At the other extreme were the Land League supporters, many in executive positions at local level, who had never walked behind a plough or a cow in their lives. These were the shopkeepers and merchants of rural Ireland, based in the towns and villages. They tended to be supportive of the notion of rent strikes. This was because, given the inadequate resources of the average tenant farmer, especially in the straitened times of the 1870s, he would be unable to pay his bill at the local store and his landlord as well. So, the shopkeepers had a simple solution. Forget about paying rent to the landlord, pay for the goods you’ve been buying on tick from us instead.

Half way through the Land War, the Tory government of Benjamin Disraeli had been replaced by a Liberal administration led by William Gladstone. Gladstone had done his best to placate Irish tenants by disestablishing the Church of Ireland (a major landlord in its own right) and passing a major Land Act in 1870. But his best wasn’t good enough for Parnell, Davitt and the Land League. Eventually, in October 1881, a totally fed-up Gladstone brought in new legislation that allowed him to arrest the leaders of the agrarian agitation, and throw them in jail, without the formality of a trial. This he duly did, after first banning the Land League. Before his arrest Parnell had made a prediction, that, if he was incarcerated, his place at the helm of proceedings would be taken by someone he called, graphically, ‘Captain Moonlight’. There was, of course, no such person. It was a euphemism for the violence wrought by rural secret societies, many of them armed by sympathetic Fenians.

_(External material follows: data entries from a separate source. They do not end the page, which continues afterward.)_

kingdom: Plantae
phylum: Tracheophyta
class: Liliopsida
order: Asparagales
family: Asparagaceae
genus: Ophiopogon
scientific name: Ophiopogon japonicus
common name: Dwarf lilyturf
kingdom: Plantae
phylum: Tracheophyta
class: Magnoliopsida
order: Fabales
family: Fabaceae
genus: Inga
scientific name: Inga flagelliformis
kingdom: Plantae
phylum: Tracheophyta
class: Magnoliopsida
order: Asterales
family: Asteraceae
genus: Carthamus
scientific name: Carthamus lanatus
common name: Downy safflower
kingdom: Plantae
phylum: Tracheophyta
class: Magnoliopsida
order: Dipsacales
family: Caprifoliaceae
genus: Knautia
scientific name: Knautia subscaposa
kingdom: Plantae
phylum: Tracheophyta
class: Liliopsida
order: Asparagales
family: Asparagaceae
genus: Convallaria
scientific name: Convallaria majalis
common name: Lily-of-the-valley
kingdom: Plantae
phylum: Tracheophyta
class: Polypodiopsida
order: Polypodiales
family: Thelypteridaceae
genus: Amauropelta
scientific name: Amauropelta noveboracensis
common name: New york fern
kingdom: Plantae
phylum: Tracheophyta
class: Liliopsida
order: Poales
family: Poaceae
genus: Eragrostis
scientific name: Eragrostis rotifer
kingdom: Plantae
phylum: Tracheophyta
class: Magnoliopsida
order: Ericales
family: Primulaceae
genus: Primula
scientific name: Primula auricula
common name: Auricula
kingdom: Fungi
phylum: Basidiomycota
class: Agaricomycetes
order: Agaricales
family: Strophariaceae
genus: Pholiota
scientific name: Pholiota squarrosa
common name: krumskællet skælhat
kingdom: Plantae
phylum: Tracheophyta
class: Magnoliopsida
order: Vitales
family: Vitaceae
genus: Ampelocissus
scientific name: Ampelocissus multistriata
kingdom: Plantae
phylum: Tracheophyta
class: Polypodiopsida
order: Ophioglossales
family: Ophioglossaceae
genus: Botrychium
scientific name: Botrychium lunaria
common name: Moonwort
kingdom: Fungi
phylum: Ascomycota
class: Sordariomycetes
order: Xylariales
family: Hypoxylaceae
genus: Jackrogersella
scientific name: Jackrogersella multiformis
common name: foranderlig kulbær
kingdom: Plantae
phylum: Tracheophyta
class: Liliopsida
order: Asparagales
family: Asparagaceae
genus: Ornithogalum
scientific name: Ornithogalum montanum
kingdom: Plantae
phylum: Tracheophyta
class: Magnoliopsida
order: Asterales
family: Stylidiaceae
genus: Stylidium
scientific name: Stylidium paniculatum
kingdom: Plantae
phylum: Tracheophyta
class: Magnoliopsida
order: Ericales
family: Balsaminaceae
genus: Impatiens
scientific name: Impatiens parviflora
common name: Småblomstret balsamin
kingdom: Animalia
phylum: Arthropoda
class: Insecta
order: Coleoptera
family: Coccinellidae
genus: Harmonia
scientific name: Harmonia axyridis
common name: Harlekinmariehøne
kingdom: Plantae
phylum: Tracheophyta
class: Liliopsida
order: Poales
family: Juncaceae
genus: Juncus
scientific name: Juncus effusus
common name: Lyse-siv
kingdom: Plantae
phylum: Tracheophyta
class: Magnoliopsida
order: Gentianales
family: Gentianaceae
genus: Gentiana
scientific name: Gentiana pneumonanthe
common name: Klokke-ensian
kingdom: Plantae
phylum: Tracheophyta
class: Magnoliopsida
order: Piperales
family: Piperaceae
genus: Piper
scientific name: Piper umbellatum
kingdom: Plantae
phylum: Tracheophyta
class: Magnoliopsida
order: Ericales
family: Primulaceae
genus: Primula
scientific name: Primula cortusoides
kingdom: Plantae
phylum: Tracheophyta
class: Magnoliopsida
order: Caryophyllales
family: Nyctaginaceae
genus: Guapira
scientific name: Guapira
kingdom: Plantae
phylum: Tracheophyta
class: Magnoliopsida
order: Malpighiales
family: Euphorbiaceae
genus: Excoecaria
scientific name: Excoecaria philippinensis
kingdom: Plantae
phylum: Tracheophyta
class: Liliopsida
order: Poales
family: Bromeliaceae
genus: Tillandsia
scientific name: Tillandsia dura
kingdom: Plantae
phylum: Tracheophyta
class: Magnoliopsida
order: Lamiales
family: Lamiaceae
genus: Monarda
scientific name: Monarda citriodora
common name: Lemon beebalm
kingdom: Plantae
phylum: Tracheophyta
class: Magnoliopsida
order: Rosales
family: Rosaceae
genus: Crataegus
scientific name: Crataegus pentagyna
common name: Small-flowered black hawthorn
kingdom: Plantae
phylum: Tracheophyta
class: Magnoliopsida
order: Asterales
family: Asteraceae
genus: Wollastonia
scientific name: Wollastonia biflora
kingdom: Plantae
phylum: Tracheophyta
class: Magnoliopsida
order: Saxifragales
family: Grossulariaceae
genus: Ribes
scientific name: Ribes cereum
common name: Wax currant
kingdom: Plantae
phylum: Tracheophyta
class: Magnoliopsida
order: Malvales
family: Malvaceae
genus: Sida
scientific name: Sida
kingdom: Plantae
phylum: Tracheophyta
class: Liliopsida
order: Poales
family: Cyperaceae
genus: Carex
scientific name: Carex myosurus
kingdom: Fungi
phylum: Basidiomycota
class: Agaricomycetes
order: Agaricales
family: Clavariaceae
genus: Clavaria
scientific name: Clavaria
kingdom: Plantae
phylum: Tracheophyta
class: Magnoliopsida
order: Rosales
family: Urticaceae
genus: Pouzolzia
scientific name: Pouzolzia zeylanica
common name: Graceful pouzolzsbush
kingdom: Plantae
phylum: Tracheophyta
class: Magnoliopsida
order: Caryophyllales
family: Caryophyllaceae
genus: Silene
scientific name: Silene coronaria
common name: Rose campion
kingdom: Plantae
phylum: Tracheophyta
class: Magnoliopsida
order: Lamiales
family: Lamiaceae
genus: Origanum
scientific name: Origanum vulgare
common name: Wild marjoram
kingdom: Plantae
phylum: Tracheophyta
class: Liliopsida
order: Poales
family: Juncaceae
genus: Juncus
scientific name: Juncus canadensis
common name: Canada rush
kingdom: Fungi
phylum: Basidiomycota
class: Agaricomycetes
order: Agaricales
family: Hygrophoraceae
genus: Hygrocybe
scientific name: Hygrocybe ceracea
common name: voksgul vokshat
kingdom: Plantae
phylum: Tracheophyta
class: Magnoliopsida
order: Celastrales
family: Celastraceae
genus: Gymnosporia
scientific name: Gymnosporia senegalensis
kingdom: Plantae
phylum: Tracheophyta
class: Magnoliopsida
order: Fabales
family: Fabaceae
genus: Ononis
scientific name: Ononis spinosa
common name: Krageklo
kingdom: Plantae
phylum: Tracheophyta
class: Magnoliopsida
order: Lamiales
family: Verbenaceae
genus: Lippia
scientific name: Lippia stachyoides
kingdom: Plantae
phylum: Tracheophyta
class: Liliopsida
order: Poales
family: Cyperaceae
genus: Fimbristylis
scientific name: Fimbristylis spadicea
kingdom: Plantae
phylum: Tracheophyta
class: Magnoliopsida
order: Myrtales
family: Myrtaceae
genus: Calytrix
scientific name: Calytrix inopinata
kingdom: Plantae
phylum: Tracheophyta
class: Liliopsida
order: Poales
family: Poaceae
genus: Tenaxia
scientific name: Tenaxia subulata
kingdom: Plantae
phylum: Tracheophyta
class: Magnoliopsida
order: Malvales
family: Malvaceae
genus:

Parnell proved to be right. The Land War merely intensified. The murder rate soared. Gladstone was forced to come to terms in May 1882. After the deal was done Parnell made no shift to revive the Land League in its previous form. He had new Home Rule fish to fry. The cause of the tenant farmer had become a ‘distraction’. Now where had we heard that one before?

The Irish National Land League was outlawed by the Liberal government of William Gladstone, after barely two years in existence, one hundred and thirty-six years ago, on this day.